Neither movie delights to the extent that their genre is capable of- the action in “The Dark Knight” thrills more thoroughly, while the first Sex and the City movie is superior to its sequel- but both films entertain, which is, after all, their purpose.
“The A-Team,” to summarize, tells the story of the origins of the ragtag group of military masterminds and misfits, their fall from grace, and their action-packed mission for redemption.
The first ten minutes of the film are devoted to the mission that brings all four members of the team together. Col. John “Hannibal” Smith (Liam Neeson) is on a mission to save the charming philanderer Lt. Templton “Faceman” Peck (Bradley Cooper) from a team of unpleasant drug lords and corrupt military men when he meets B.A. Baracus (Quinton “Rampage” Jackson). The two orchestrate the rescue of Faceman and meet their fourth man, Murdock (Sharlto Copley), at the hospital where they go to recoup post-mission.
This opening is easily the best sequence of the movie. The members of the A-Team have a quirky charm in these early scenes, even if they do lack on-screen chemistry as a team. The stunts and effects of the opening sequence are also some of the best in the film, if only because they are some of the only visible effects in the movie.
The rest of the movie, chronicling the persecution of the team and their plot for revenge, is filled with fantastic stunts that no one can really see.
Here lies film’s biggest failing as an action movie: many of the death-defying stunts, the trademark of the team, go unnoticed because of poor lighting and direction. A stunt involving a motorcycle sliding under a moving truck gets little notice because the audience can barely see it to appreciate it. The hand-to-hand combat portrayed in the film is inventive, but is framed so poorly that the audience doesn’t get the full effect.

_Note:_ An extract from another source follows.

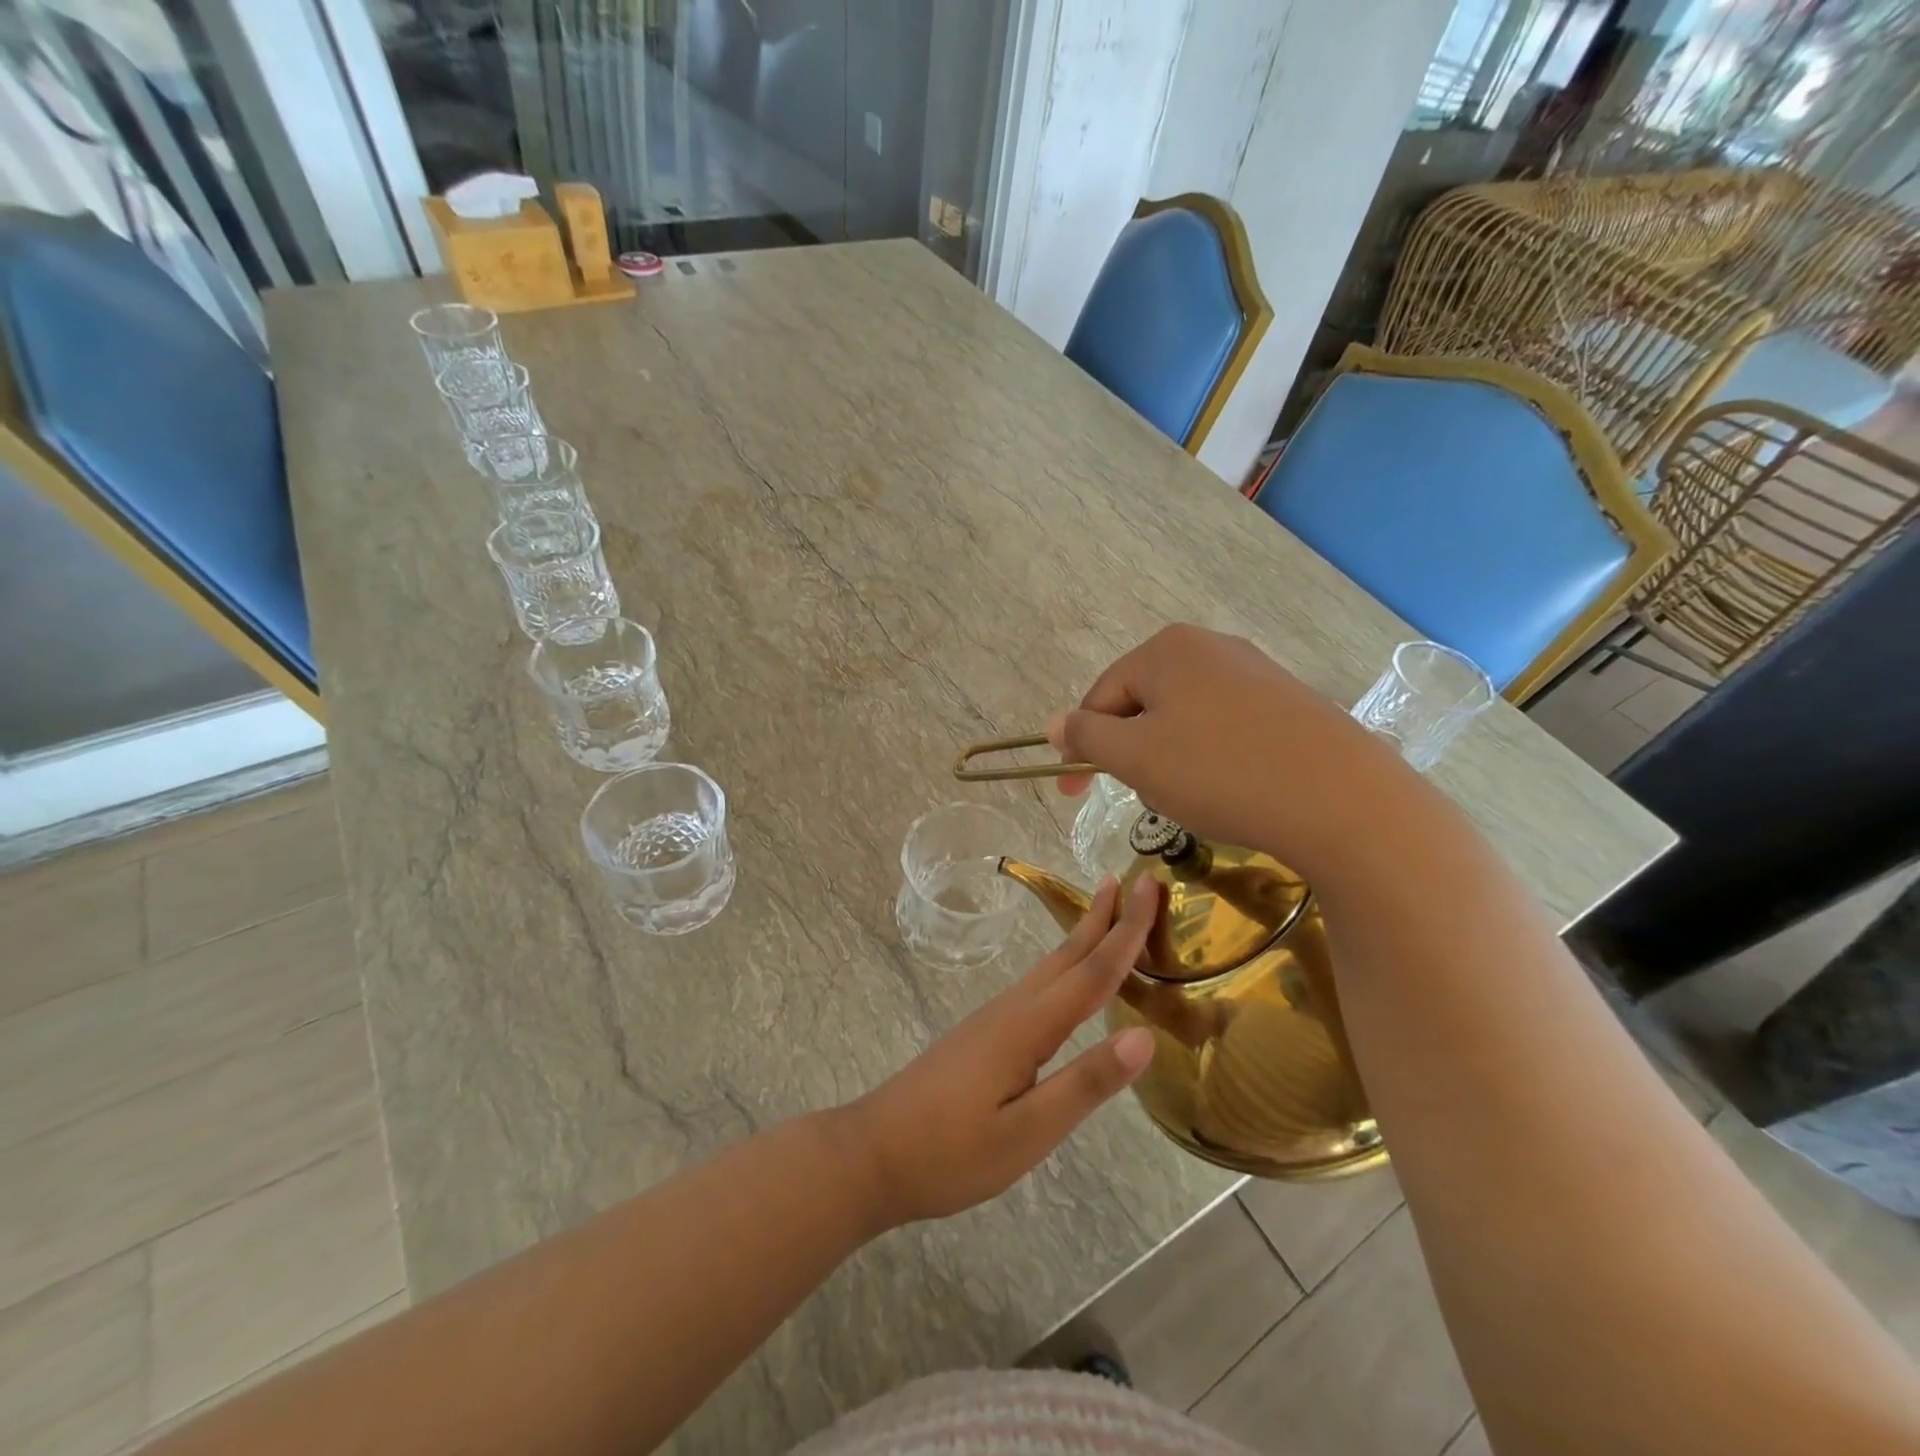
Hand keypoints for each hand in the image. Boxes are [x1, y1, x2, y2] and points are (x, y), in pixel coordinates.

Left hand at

An exception to this, however, is a delightful stunt involving a tank, a parachute and some serious CGI. As delightful as this stunt is, however, it is a symptom of another of the movie’s problems.
The movie’s second biggest problem is plot incoherence. While most of the movie deals with the team’s bid at redemption, many of the major plot points go unnoticed. Why, exactly, are the heroes flying a tank using a parachute and firepower? Action plots don’t need to be too complex. Too many villains and location moves can spoil a fun action ride. The three or so “villains” plaguing the A-Team add only confusion, which takes the viewer out of what could otherwise be a carefree cinematic experience.
Between the poor execution of stunts and the lack of a cohesive narrative, the film suffers from an acute case of confusion. But the movie does have its moments. The leads are charming, and their performances are all strong enough to serve the movie. The standout performances of the film come from the least likely sources. Liam Neeson and Bradley Cooper, the big names of the film, are outshone by Rampage Jackson and Sharlto Copley.
Jackson delivers an understated performance as the gentle giant of the group, and Copley, coming off of an excellent performance in last year’s District 9, shows his range as the eccentric comic relief.
While these performances can’t entirely redeem the film, the movie is still worth the price of admission. Yes, there are better action movies, but “The A-Team” shines during what has been a dull summer for big blockbusters.
“The A-Team” is rated PG-13 and is currently playing in Calhoun and surrounding areas.